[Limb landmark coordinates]
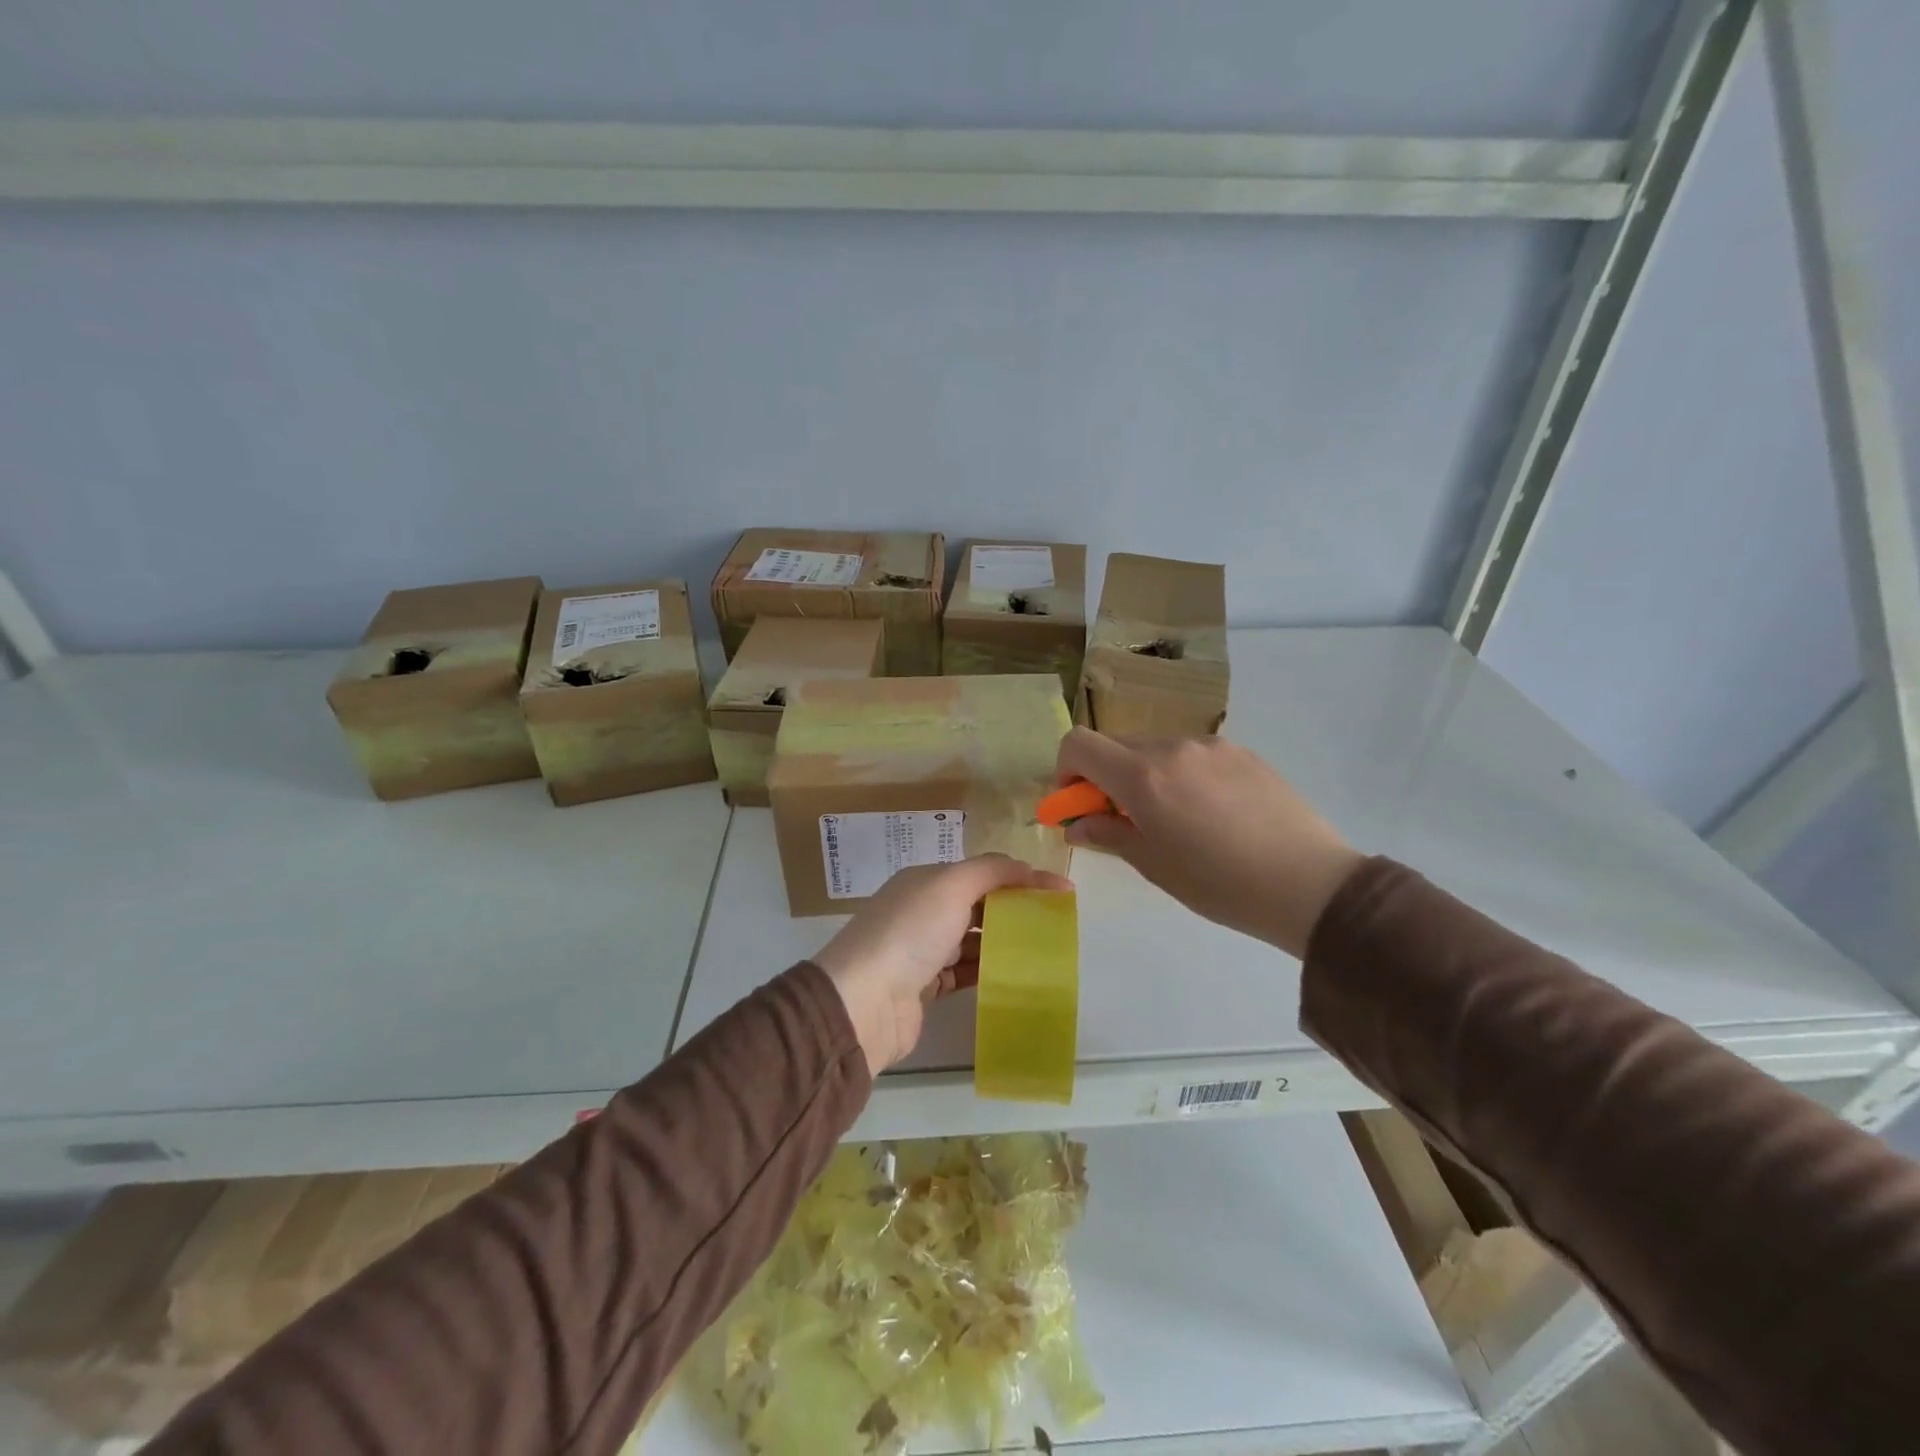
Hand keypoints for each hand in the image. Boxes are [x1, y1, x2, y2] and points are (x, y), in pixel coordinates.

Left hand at [814, 855, 1073, 1073]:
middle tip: (1055, 922)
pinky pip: (964, 973)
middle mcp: (922, 911)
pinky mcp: (924, 988)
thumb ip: (991, 871)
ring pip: (972, 940)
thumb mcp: (951, 886)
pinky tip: (1014, 976)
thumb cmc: (910, 933)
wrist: (863, 1002)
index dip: (1021, 877)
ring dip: (1003, 942)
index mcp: (925, 881)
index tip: (1061, 891)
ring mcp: (922, 951)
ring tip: (1043, 950)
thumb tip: (1026, 868)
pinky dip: (987, 972)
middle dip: (1014, 909)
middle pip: (977, 904)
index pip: (981, 872)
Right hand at [1054, 727, 1362, 957]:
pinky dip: (1182, 775)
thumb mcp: (1153, 864)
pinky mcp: (1243, 752)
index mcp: (1143, 775)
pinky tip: (1211, 814)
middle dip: (1106, 777)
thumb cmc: (1219, 884)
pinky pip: (1193, 755)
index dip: (1066, 771)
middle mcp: (1172, 747)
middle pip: (1117, 745)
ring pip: (1156, 749)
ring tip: (1176, 820)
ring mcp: (1211, 746)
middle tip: (1124, 819)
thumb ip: (1108, 834)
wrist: (1310, 884)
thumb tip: (1077, 824)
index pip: (1079, 744)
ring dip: (1146, 775)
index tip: (1078, 803)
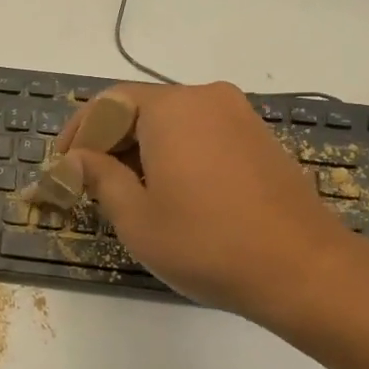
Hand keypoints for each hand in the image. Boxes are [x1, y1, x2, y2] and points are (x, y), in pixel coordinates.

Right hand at [58, 82, 360, 328]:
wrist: (304, 270)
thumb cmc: (208, 243)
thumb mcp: (137, 217)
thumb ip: (99, 177)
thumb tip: (76, 159)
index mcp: (172, 108)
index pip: (108, 103)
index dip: (79, 132)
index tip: (63, 166)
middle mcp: (206, 98)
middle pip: (140, 108)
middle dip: (109, 142)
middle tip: (89, 182)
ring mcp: (238, 117)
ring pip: (172, 122)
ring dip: (141, 149)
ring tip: (126, 192)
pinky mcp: (259, 139)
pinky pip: (202, 134)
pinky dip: (175, 153)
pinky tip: (171, 191)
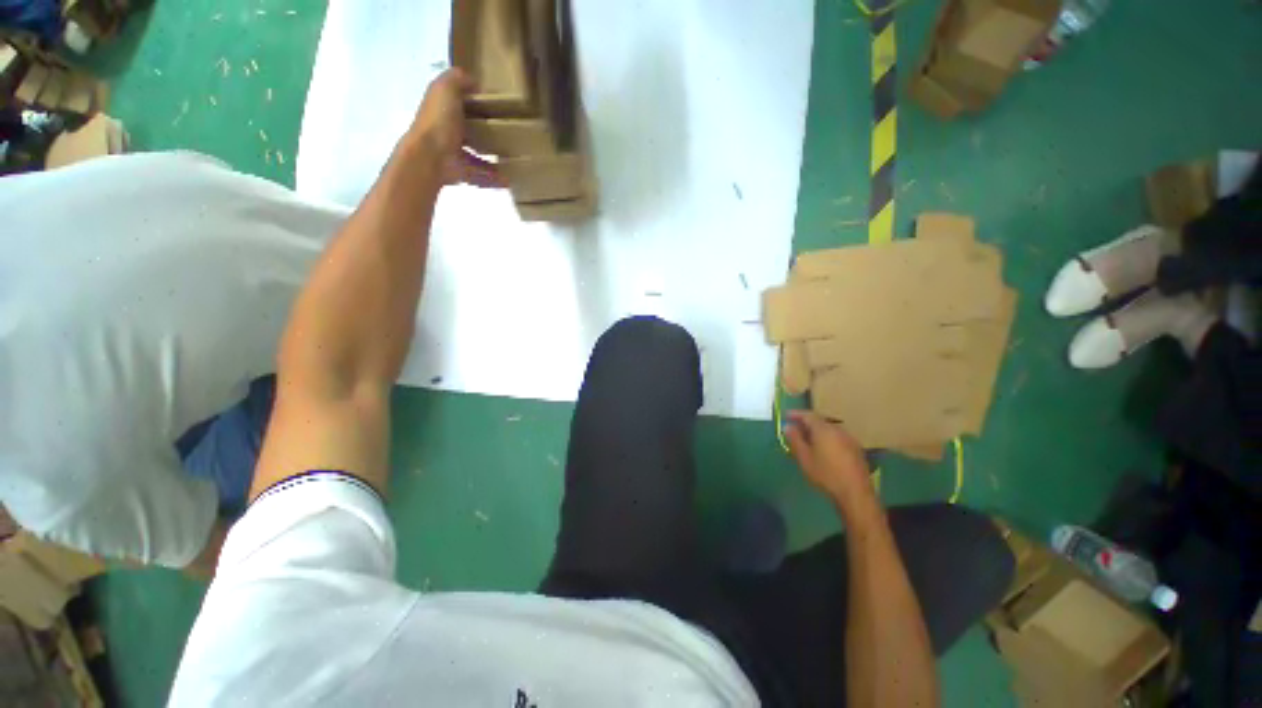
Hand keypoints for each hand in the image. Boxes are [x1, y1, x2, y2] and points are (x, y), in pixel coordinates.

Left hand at [409, 68, 500, 187]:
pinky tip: (508, 180)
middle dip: (483, 133)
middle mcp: (446, 130)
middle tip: (505, 135)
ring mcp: (453, 153)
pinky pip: (480, 175)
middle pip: (467, 130)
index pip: (457, 102)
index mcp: (442, 109)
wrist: (431, 156)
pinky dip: (494, 179)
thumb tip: (474, 81)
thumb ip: (458, 79)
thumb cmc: (439, 120)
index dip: (472, 102)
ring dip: (491, 160)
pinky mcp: (461, 171)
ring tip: (510, 160)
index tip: (493, 105)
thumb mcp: (446, 88)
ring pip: (475, 155)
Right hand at [785, 411, 875, 510]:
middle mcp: (838, 430)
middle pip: (820, 421)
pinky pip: (837, 437)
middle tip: (795, 429)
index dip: (796, 414)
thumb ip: (795, 439)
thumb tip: (788, 426)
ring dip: (817, 431)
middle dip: (806, 423)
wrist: (855, 492)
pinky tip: (823, 449)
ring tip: (808, 440)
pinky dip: (827, 438)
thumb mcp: (804, 457)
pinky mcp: (856, 449)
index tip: (786, 415)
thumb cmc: (825, 474)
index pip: (808, 415)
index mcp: (824, 429)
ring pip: (829, 429)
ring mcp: (849, 439)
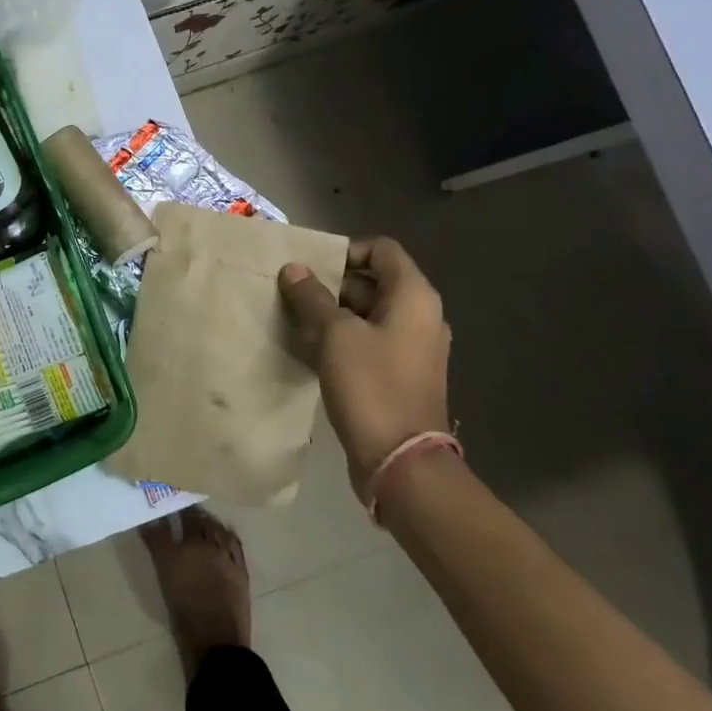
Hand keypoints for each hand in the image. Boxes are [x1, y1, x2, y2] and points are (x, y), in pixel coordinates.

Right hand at [278, 236, 451, 500]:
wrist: (400, 461)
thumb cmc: (371, 385)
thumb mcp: (335, 335)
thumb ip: (313, 297)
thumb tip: (294, 268)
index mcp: (414, 296)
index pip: (381, 250)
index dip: (345, 251)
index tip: (311, 268)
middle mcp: (419, 315)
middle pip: (373, 281)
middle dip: (331, 284)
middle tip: (292, 293)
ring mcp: (411, 347)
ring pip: (366, 314)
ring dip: (331, 313)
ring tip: (293, 320)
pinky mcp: (398, 374)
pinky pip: (367, 342)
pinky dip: (340, 340)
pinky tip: (306, 349)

** Work item **
The response consists of the data above printed line for line, with no pictures.

** Solution below **
Hand keypoints for each hand in the image. Boxes are [x1, y1, x2, y2] and points are (x, y), in pixel coordinates.

Left hand at [814, 855, 1073, 1073]:
middle tip: (1055, 922)
pinky pip: (964, 973)
middle mcp: (922, 911)
pinky mcp: (924, 988)
thumb ip: (991, 871)
ring pip: (972, 940)
thumb mcp: (951, 886)
pinky tip: (1014, 976)
thumb cmc: (910, 933)
wrist: (863, 1002)
index dip: (1021, 877)
ring dip: (1003, 942)
index mcp: (925, 881)
index tip: (1061, 891)
ring mcp: (922, 951)
ring tip: (1043, 950)
thumb tip: (1026, 868)
pinky dip: (987, 972)
middle dip: (1014, 909)
middle pip: (977, 904)
index pip: (981, 872)
Right hand at [1054, 727, 1362, 957]:
pinky dip: (1182, 775)
thumb mcp: (1153, 864)
pinky mcp: (1243, 752)
index mcp: (1143, 775)
pinky tip: (1211, 814)
middle dip: (1106, 777)
thumb cmc: (1219, 884)
pinky pip: (1193, 755)
index dip: (1066, 771)
middle mcp: (1172, 747)
middle pip: (1117, 745)
ring pip: (1156, 749)
ring tip: (1176, 820)
ring mcp: (1211, 746)
middle tip: (1124, 819)
thumb ip: (1108, 834)
wrist: (1310, 884)
thumb tip: (1077, 824)
index pip: (1079, 744)
ring dip: (1146, 775)
index tip: (1078, 803)
Hand keypoints for each hand in the image. Boxes are [x1, y1, x2, y2] and points are (x, y), in pixel coordinates.

Right hand at [58, 82, 360, 328]:
wrist: (304, 270)
thumb cmc: (208, 243)
thumb mcp: (137, 217)
thumb ip: (99, 177)
thumb tip: (76, 159)
index mcp: (172, 108)
index pip: (108, 103)
index dip: (79, 132)
index tip: (63, 166)
middle mcp: (206, 98)
middle pip: (140, 108)
middle dip: (109, 142)
middle tip: (89, 182)
ring mcp: (238, 117)
ring pip: (172, 122)
ring dip: (141, 149)
ring tip: (126, 192)
pinky mcp: (259, 139)
pinky pip: (202, 134)
pinky dip: (175, 153)
pinky tip: (171, 191)
Hand keypoints for each hand in the image. Boxes are [x1, y1, x2, y2] and points are (x, y), in pixel coordinates.

Left hand at [409, 68, 500, 187]:
pinky tip: (508, 180)
middle dip: (483, 133)
middle mcp: (446, 130)
middle tip: (505, 135)
ring mcp: (453, 153)
pinky pip: (480, 175)
middle pip: (467, 130)
index pip: (457, 102)
index mcp: (442, 109)
wrist: (431, 156)
pinky dip: (494, 179)
thumb tip: (474, 81)
thumb ip: (458, 79)
thumb cmc: (439, 120)
index dip: (472, 102)
ring dip: (491, 160)
pinky mcp: (461, 171)
ring tip: (510, 160)
index tip: (493, 105)
thumb mcp: (446, 88)
ring pip: (475, 155)
Right hand at [785, 411, 875, 510]:
middle mcp: (838, 430)
middle pip: (820, 421)
pinky pip: (837, 437)
middle tip: (795, 429)
index dip: (796, 414)
thumb ip: (795, 439)
thumb tip: (788, 426)
ring dip: (817, 431)
middle dip: (806, 423)
wrist: (855, 492)
pinky tip: (823, 449)
ring tip: (808, 440)
pinky dip: (827, 438)
thumb mcp: (804, 457)
pinky mcp: (856, 449)
index tip: (786, 415)
thumb cmc: (825, 474)
index pip: (808, 415)
index mcp: (824, 429)
ring pip: (829, 429)
ring mcp: (849, 439)
Hand keypoints for each hand in the image. Boxes are [x1, y1, x2, y2] and points are (x, y), in pixel coordinates.

Right hand at [278, 236, 451, 500]:
wrist: (400, 461)
thumb cmc: (371, 385)
thumb mcp: (335, 335)
thumb ip: (313, 297)
thumb tip: (294, 268)
index mcp: (414, 296)
index pip: (381, 250)
index dip: (345, 251)
index tip: (311, 268)
middle mcp: (419, 315)
middle pip: (373, 281)
middle dip: (331, 284)
middle tip: (292, 293)
ring mcp: (411, 347)
ring pip: (366, 314)
ring dip: (331, 313)
ring tip: (293, 320)
pinky mcp: (398, 374)
pinky pip: (367, 342)
pinky dip: (340, 340)
pinky tip: (306, 349)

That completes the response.